*** Exercise passage Section Begins ***

For 141 days more than two million men were thrown at each other with machine guns, bayonets, rifles, artillery, horses, wagons, poisonous gases, and--for the first time in history--tanks. For 141 days these men fought the bloodiest battle of World War I.
A million men were sacrificed and at the end the Western Front had moved a few miles. It seems barbarous.
How many men were responsible for these monstrous decisions? How did such evil come about? From this vantage point the slaughter seems incomprehensible and unnecessary. Who would say it was right, and if we'd have to do it over again, we would?
I think not.
|Western Front 1916|
Since the Battle of the Somme our armaments have become ever more deadly and sophisticated. More sophisticated and deadly armaments, however, have not increased the death rates of war.
|British Mark-1 tank at |
the Battle of the Somme
By World War II the German Blitzkrieg utilized tanks to great effect. The Germans recognized the potential of highly mobile tanks connected through radio communication, accompanied by infantry, and protected by a superior air force that could dominate the skies.

*** Exercise passage Section Ends ***
*** Information shown Section Begins ***

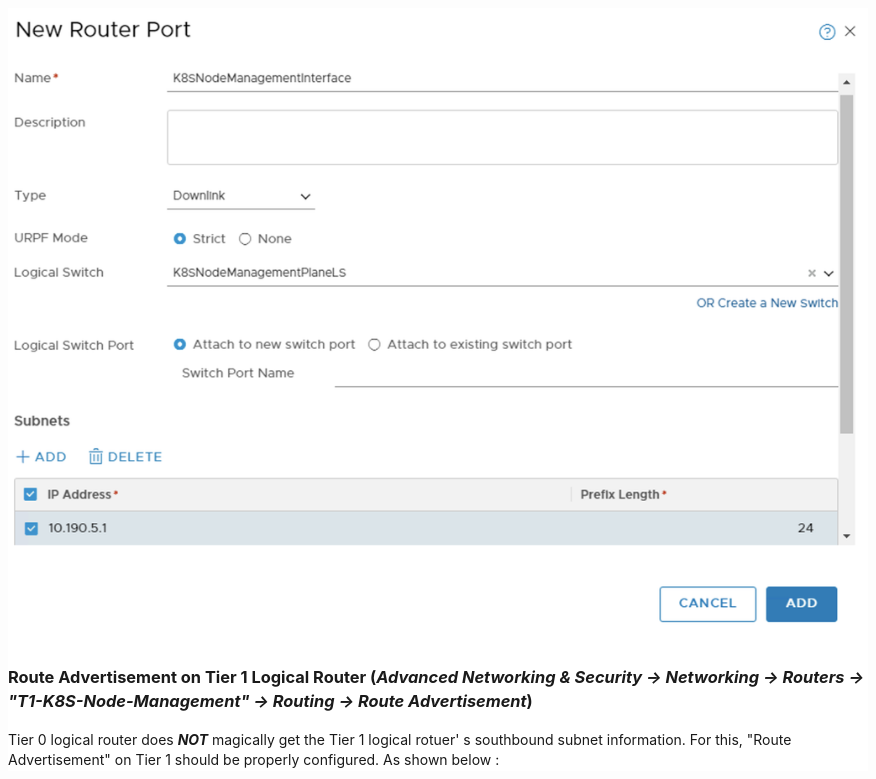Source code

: ![](2019-05-16-21-50-19.png)

### Route Advertisement on Tier 1 Logical Router (_**Advanced Networking & Security -> Networking -> Routers -> "T1-K8S-Node-Management" -> Routing -> Route Advertisement**_) 

Tier 0 logical router does _**NOT**_ magically get the Tier 1 logical rotuer' s southbound subnet information. For this, "Route Advertisement" on Tier 1 should be properly configured. As shown below :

*** Information shown Section Ends ***

Extract the part of the Battle of the Somme text above, starting at "A million men" and ending at "dominate the skies.", copying it word for word.

A million men were sacrificed and at the end the Western Front had moved a few miles. It seems barbarous.
How many men were responsible for these monstrous decisions? How did such evil come about? From this vantage point the slaughter seems incomprehensible and unnecessary. Who would say it was right, and if we'd have to do it over again, we would?
I think not.
|Western Front 1916|
Since the Battle of the Somme our armaments have become ever more deadly and sophisticated. More sophisticated and deadly armaments, however, have not increased the death rates of war.
|British Mark-1 tank at |
the Battle of the Somme
By World War II the German Blitzkrieg utilized tanks to great effect. The Germans recognized the potential of highly mobile tanks connected through radio communication, accompanied by infantry, and protected by a superior air force that could dominate the skies.